- Theatrical release poster
- Directed by: Emilio Fernández
- Written by: Emilio Fernández Mauricio Magdaleno
- Produced by: Felipe Subervielle
- Starring: Dolores del Río Pedro Armendáriz Víctor Junco Paco Fuentes Fanny Schiller Maruja Grifell
- Cinematography: Gabriel Figueroa
- Edited by: Gloria Schoemann
- Music by: Manuel Esperón
- Distributed by: Films Mundiales
- Release date: 1945;
- Running time: 103 minutes
- Country: Mexico
- Language: Spanish

= The Abandoned (1945 film) =

The Abandoned (Las Abandonadas) is a 1945 Mexican film, directed and co-written by Emilio Fernández, starring Dolores del Río and Pedro Armendáriz.

==Plot==
Margarita (Dolores del Río) is a young woman abandoned by her fiancé. She is forced to perform various jobs to raise her son, in a tumultuous 1920s Mexico.

== Production ==
Since its inception, the film was considered a rough project. Emilio Fernández's uncertain relationship with the movie studio Films Mundiales had become somewhat overconfident, judging by his increasingly frequent involvement in drafting the scripts of his films.

While Fernandez mixed stories that he had seen on the screen with events of the Mexican Revolution, producer Agustrín J. Fink became ill. A cloud of pessimism clouded preparations for the shooting, as the budget went over one million pesos, much of it invested in very expensive clothes that a Hollywood designer drew up for the showcasing of Dolores del Río. Efforts to save Fink's life were useless, and the producer died three weeks before the shooting began.

Given records:
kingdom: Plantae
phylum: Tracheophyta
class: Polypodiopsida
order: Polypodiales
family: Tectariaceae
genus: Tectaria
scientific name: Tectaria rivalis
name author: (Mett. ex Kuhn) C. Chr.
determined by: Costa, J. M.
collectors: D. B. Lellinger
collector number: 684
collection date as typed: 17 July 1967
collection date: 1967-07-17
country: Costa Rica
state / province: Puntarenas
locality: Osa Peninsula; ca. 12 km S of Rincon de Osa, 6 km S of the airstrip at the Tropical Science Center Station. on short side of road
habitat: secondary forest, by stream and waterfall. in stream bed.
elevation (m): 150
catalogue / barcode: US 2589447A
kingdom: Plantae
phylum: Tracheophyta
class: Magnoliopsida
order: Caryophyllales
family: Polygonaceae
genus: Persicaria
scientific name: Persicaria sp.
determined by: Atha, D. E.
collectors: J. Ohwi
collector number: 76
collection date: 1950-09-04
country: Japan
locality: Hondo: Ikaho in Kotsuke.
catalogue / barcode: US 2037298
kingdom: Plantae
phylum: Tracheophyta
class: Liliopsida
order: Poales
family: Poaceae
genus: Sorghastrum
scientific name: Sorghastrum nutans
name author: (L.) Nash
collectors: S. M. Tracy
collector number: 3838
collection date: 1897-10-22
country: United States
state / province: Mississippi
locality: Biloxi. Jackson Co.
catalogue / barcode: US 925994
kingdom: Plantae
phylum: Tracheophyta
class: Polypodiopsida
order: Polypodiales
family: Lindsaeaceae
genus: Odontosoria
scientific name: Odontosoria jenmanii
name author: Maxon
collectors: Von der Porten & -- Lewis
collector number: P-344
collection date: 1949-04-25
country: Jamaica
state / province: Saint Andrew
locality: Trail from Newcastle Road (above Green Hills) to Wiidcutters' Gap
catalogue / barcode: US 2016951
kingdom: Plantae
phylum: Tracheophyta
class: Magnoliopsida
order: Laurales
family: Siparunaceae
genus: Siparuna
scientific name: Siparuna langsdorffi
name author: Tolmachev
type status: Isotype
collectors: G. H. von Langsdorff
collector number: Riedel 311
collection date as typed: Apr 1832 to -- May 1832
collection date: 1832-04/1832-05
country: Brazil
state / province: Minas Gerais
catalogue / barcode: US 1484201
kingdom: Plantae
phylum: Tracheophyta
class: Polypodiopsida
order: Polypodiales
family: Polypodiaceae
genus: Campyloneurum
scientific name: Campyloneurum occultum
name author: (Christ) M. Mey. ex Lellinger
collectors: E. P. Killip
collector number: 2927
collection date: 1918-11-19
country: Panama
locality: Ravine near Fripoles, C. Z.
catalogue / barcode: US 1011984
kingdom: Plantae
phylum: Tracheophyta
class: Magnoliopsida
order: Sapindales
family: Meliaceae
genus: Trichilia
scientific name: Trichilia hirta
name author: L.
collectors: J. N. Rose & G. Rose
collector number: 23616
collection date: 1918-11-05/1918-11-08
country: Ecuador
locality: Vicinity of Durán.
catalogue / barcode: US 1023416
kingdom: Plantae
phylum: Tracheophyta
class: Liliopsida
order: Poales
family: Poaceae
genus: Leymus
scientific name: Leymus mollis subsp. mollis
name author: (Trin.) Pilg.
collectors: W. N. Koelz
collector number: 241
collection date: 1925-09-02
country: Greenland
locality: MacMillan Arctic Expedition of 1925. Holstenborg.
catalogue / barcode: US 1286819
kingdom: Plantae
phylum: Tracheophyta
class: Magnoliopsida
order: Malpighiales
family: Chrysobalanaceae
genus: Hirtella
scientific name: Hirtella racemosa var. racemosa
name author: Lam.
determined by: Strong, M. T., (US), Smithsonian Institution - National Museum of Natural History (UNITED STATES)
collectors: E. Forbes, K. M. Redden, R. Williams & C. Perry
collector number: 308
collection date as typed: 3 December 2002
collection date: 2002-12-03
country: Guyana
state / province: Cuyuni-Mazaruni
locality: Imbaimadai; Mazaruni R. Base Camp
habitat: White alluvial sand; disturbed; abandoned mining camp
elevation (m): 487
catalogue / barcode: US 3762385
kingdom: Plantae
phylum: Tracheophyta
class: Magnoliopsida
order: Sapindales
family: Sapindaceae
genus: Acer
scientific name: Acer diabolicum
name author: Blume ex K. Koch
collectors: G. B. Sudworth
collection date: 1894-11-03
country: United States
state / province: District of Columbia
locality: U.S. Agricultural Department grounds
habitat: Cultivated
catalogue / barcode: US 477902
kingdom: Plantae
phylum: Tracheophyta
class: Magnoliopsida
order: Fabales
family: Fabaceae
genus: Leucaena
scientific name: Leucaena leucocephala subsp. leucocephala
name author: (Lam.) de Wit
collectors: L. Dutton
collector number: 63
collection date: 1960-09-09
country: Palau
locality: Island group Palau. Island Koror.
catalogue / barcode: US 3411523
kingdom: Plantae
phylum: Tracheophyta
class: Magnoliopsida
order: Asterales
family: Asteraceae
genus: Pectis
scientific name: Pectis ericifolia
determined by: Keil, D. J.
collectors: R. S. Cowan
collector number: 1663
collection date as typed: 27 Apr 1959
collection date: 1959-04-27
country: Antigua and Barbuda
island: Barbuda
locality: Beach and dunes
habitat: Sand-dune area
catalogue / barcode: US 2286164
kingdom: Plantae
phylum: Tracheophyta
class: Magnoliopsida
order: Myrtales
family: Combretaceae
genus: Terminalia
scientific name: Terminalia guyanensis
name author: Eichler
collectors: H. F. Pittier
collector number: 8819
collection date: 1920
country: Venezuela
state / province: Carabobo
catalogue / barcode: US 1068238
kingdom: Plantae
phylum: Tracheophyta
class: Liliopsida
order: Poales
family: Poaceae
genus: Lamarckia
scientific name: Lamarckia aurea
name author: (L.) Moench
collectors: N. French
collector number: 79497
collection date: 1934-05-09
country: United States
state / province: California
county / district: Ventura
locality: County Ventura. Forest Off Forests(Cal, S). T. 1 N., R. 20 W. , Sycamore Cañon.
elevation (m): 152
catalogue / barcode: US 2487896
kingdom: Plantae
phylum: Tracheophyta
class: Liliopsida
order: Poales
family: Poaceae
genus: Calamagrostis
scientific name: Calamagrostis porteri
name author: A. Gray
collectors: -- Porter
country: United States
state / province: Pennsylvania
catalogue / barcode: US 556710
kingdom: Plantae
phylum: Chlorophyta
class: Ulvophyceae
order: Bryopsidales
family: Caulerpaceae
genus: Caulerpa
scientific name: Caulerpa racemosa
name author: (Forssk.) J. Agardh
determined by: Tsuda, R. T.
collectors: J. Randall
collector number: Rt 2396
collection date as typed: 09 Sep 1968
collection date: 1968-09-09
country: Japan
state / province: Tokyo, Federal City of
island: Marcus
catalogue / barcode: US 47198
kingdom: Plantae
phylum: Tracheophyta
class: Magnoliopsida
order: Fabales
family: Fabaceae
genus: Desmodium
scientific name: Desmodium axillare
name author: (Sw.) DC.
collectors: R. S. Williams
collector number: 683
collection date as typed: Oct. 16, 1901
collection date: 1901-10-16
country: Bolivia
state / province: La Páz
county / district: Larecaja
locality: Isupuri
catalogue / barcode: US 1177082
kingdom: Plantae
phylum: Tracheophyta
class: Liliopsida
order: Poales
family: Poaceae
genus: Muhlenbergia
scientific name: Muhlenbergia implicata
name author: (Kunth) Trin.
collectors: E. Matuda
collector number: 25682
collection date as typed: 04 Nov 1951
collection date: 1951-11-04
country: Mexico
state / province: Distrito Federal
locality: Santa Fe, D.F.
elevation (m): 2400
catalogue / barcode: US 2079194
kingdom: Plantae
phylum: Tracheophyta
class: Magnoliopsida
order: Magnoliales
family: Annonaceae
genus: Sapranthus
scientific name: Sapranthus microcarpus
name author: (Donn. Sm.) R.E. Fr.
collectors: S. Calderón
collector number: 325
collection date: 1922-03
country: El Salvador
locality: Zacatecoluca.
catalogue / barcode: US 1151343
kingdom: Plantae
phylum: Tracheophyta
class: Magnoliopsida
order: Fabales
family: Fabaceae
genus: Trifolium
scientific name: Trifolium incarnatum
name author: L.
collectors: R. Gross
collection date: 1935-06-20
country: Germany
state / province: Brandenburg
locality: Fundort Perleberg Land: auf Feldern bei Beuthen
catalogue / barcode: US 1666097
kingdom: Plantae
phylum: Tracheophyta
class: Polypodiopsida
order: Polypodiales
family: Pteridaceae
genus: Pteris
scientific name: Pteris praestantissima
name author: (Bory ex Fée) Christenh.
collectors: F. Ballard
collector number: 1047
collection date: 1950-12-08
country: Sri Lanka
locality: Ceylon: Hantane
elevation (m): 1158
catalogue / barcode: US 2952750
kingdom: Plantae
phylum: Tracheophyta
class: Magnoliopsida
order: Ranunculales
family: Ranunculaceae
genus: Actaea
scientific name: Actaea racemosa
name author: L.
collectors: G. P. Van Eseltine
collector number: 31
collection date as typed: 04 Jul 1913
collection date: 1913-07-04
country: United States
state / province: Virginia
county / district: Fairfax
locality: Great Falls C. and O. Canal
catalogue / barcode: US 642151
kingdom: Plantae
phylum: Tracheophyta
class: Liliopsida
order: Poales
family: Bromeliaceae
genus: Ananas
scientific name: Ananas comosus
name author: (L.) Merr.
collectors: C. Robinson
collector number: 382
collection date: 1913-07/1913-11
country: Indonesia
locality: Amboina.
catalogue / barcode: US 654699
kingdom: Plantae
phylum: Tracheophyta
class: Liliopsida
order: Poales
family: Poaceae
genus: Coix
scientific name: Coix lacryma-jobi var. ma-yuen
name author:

Your assignment:
Write out the whole film article on The Abandoned word for word, with nothing changed. The records have no connection to the film article.

Solution for this problem:
- Theatrical release poster
- Directed by: Emilio Fernández
- Written by: Emilio Fernández Mauricio Magdaleno
- Produced by: Felipe Subervielle
- Starring: Dolores del Río Pedro Armendáriz Víctor Junco Paco Fuentes Fanny Schiller Maruja Grifell
- Cinematography: Gabriel Figueroa
- Edited by: Gloria Schoemann
- Music by: Manuel Esperón
- Distributed by: Films Mundiales
- Release date: 1945;
- Running time: 103 minutes
- Country: Mexico
- Language: Spanish

= The Abandoned (1945 film) =

The Abandoned (Las Abandonadas) is a 1945 Mexican film, directed and co-written by Emilio Fernández, starring Dolores del Río and Pedro Armendáriz.

==Plot==
Margarita (Dolores del Río) is a young woman abandoned by her fiancé. She is forced to perform various jobs to raise her son, in a tumultuous 1920s Mexico.

== Production ==
Since its inception, the film was considered a rough project. Emilio Fernández's uncertain relationship with the movie studio Films Mundiales had become somewhat overconfident, judging by his increasingly frequent involvement in drafting the scripts of his films.

While Fernandez mixed stories that he had seen on the screen with events of the Mexican Revolution, producer Agustrín J. Fink became ill. A cloud of pessimism clouded preparations for the shooting, as the budget went over one million pesos, much of it invested in very expensive clothes that a Hollywood designer drew up for the showcasing of Dolores del Río. Efforts to save Fink's life were useless, and the producer died three weeks before the shooting began.